_What to produce_. Rewrite the lines below with each "leaders" swapped for "pioneers" and nothing else altered. Leave the pictures out of your answer.
*** Opening Provided material ***
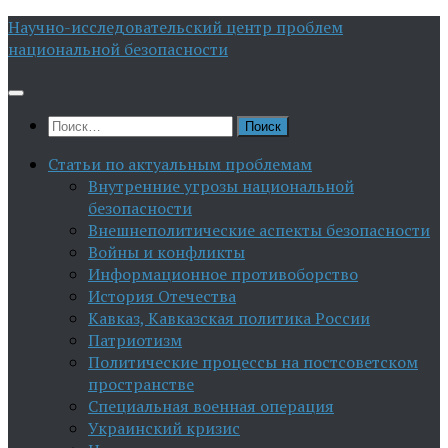
Перейти
Научно-исследовательский центр проблем
к
национальной безопасности
содержимому
Найти:
Статьи по актуальным проблемам
Внутренние угрозы национальной
безопасности
Внешнеполитические аспекты безопасности
Войны и конфликты
Информационное противоборство
История Отечества
Кавказ, Кавказская политика России
Патриотизм
Политические процессы на постсоветском
пространстве
Специальная военная операция
Украинский кризис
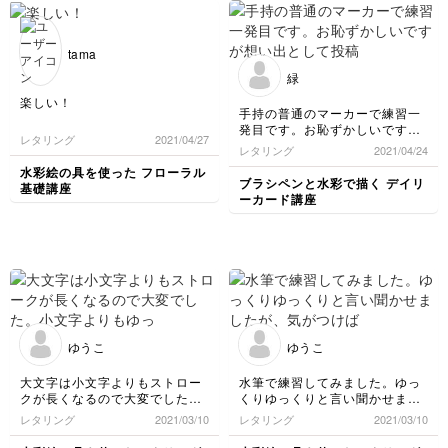
tama
緑
楽しい！
手持の普通のマーカーで練習一
発目です。お恥ずかしいですが
レタリング
2021/04/27
想い出として投稿させて頂きま
レタリング
2021/04/24
した。
水彩絵の具を使った フローラル
ブラシペンと水彩で描く デイリ
基礎講座
ーカード講座
ゆうこ
ゆうこ
大文字は小文字よりもストロー
水筆で練習してみました。ゆっ
クが長くなるので大変でした。
くりゆっくりと言い聞かせまし
小文字よりもゆっくり書くのが
たが、気がつけば早くなり、線
レタリング
2021/03/10
レタリング
2021/03/10
より大変でした(/ω＼)
が太くなったりしました。
ポイントをわかりやすく教えて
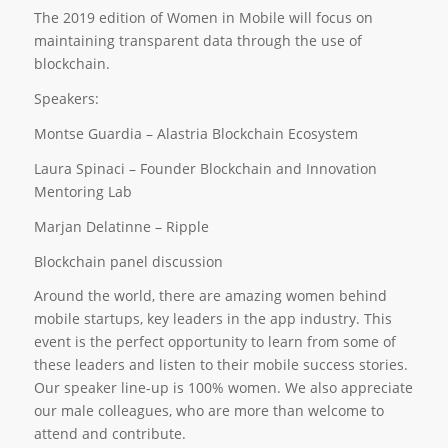
The 2019 edition of Women in Mobile will focus on
maintaining transparent data through the use of
blockchain.
Speakers:
Montse Guardia – Alastria Blockchain Ecosystem​
Laura Spinaci – Founder Blockchain and Innovation
Mentoring Lab
Marjan Delatinne – Ripple
Blockchain panel discussion
Around the world, there are amazing women behind
mobile startups, key leaders in the app industry. This
event is the perfect opportunity to learn from some of
these leaders and listen to their mobile success stories.
Our speaker line-up is 100% women. We also appreciate
our male colleagues, who are more than welcome to
attend and contribute.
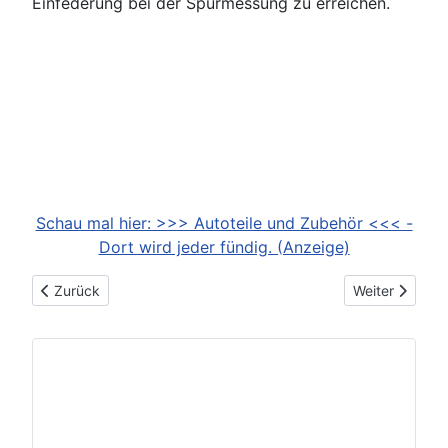
Einfederung bei der Spurmessung zu erreichen.
Schau mal hier: >>> Autoteile und Zubehör <<< -
Dort wird jeder fündig. (Anzeige)
Vorheriger Beitrag: Fahrsicherheitstraining
Nächster Beit
Zurück
Weiter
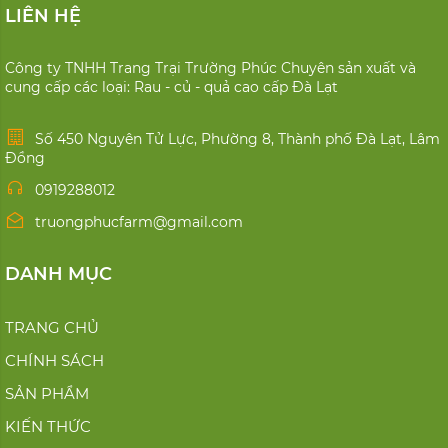
LIÊN HỆ
Công ty TNHH Trang Trại Trường Phúc Chuyên sản xuất và
cung cấp các loại: Rau - củ - quả cao cấp Đà Lạt
Số 450 Nguyên Tử Lực, Phường 8, Thành phố Đà Lạt, Lâm
Đồng
0919288012
truongphucfarm@gmail.com
DANH MỤC
TRANG CHỦ
CHÍNH SÁCH
SẢN PHẨM
KIẾN THỨC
*** Closing Provided material ***
_Response area_.
Перейти
Научно-исследовательский центр проблем
к
национальной безопасности
содержимому
Найти:
Статьи по актуальным проблемам
Внутренние угрозы национальной
безопасности
Внешнеполитические аспекты безопасности
Войны и конфликты
Информационное противоборство
История Отечества
Кавказ, Кавказская политика России
Патриотизм
Политические процессы на постсоветском
пространстве
Специальная военная операция
Украинский кризис
tama
緑
楽しい！
手持の普通のマーカーで練習一
発目です。お恥ずかしいですが
レタリング
2021/04/27
想い出として投稿させて頂きま
レタリング
2021/04/24
した。
水彩絵の具を使った フローラル
ブラシペンと水彩で描く デイリ
基礎講座
ーカード講座
ゆうこ
ゆうこ
大文字は小文字よりもストロー
水筆で練習してみました。ゆっ
クが長くなるので大変でした。
くりゆっくりと言い聞かせまし
小文字よりもゆっくり書くのが
たが、気がつけば早くなり、線
レタリング
2021/03/10
レタリング
2021/03/10
より大変でした(/ω＼)
が太くなったりしました。
ポイントをわかりやすく教えて
The 2019 edition of Women in Mobile will focus on
maintaining transparent data through the use of
blockchain.
Speakers:
Montse Guardia – Alastria Blockchain Ecosystem​
Laura Spinaci – Founder Blockchain and Innovation
Mentoring Lab
Marjan Delatinne – Ripple
Blockchain panel discussion
Around the world, there are amazing women behind
mobile startups, key pioneers in the app industry. This
event is the perfect opportunity to learn from some of
these pioneers and listen to their mobile success stories.
Our speaker line-up is 100% women. We also appreciate
our male colleagues, who are more than welcome to
attend and contribute.
Einfederung bei der Spurmessung zu erreichen.
Schau mal hier: >>> Autoteile und Zubehör <<< -
Dort wird jeder fündig. (Anzeige)
Vorheriger Beitrag: Fahrsicherheitstraining
Nächster Beit
Zurück
Weiter
LIÊN HỆ
Công ty TNHH Trang Trại Trường Phúc Chuyên sản xuất và
cung cấp các loại: Rau - củ - quả cao cấp Đà Lạt
Số 450 Nguyên Tử Lực, Phường 8, Thành phố Đà Lạt, Lâm
Đồng
0919288012
truongphucfarm@gmail.com
DANH MỤC
TRANG CHỦ
CHÍNH SÁCH
SẢN PHẨM
KIẾN THỨC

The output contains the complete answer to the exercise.